Page images and extracted text:
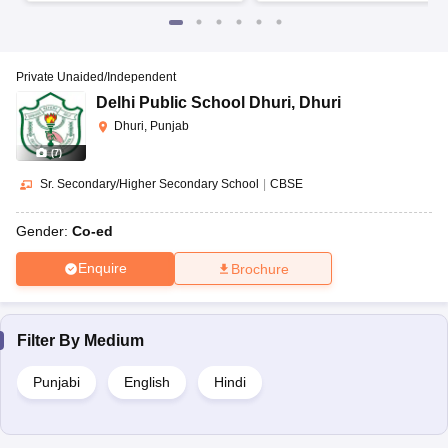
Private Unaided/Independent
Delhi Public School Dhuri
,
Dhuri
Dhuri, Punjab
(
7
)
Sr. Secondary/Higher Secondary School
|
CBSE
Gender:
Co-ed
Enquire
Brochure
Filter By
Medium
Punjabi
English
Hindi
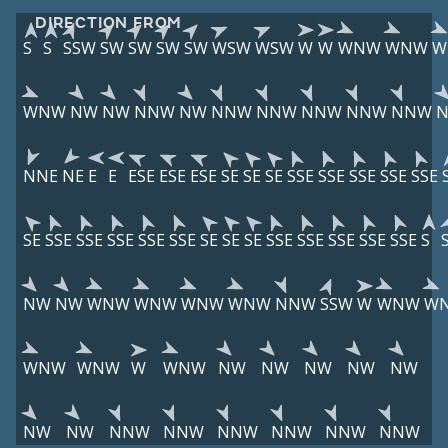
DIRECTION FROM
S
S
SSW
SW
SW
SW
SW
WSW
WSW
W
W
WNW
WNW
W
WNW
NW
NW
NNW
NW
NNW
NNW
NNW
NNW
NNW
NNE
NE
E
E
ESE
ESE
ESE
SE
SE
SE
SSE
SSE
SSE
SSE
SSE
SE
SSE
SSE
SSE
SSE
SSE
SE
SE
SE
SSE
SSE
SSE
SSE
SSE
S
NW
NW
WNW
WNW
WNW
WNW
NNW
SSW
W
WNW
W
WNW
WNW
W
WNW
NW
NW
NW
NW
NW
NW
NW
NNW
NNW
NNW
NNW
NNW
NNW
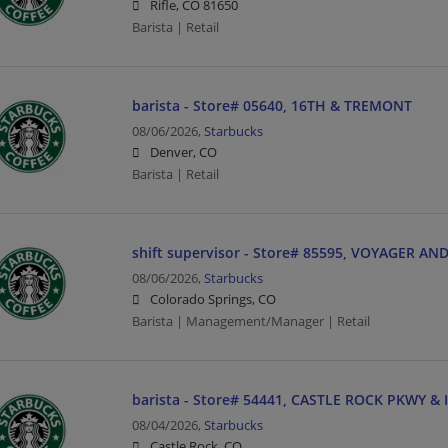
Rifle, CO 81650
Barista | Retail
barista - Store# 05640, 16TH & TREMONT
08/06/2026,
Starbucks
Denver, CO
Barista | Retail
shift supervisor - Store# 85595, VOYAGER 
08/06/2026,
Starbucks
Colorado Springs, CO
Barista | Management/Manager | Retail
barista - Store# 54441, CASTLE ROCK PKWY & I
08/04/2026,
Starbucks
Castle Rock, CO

* **To do**
Repeat the entries exactly. Any picture is to be left out.

* **Written solution**
Private Unaided/Independent
Delhi Public School Dhuri
,
Dhuri
Dhuri, Punjab
(
7
)
Sr. Secondary/Higher Secondary School
|
CBSE
Gender:
Co-ed
Enquire
Brochure
Filter By
Medium
Punjabi
English
Hindi
DIRECTION FROM
S
S
SSW
SW
SW
SW
SW
WSW
WSW
W
W
WNW
WNW
W
WNW
NW
NW
NNW
NW
NNW
NNW
NNW
NNW
NNW
NNE
NE
E
E
ESE
ESE
ESE
SE
SE
SE
SSE
SSE
SSE
SSE
SSE
SE
SSE
SSE
SSE
SSE
SSE
SE
SE
SE
SSE
SSE
SSE
SSE
SSE
S
NW
NW
WNW
WNW
WNW
WNW
NNW
SSW
W
WNW
W
WNW
WNW
W
WNW
NW
NW
NW
NW
NW
NW
NW
NNW
NNW
NNW
NNW
NNW
NNW
Rifle, CO 81650
Barista | Retail
barista - Store# 05640, 16TH & TREMONT
08/06/2026,
Starbucks
Denver, CO
Barista | Retail
shift supervisor - Store# 85595, VOYAGER 
08/06/2026,
Starbucks
Colorado Springs, CO
Barista | Management/Manager | Retail
barista - Store# 54441, CASTLE ROCK PKWY & I
08/04/2026,
Starbucks
Castle Rock, CO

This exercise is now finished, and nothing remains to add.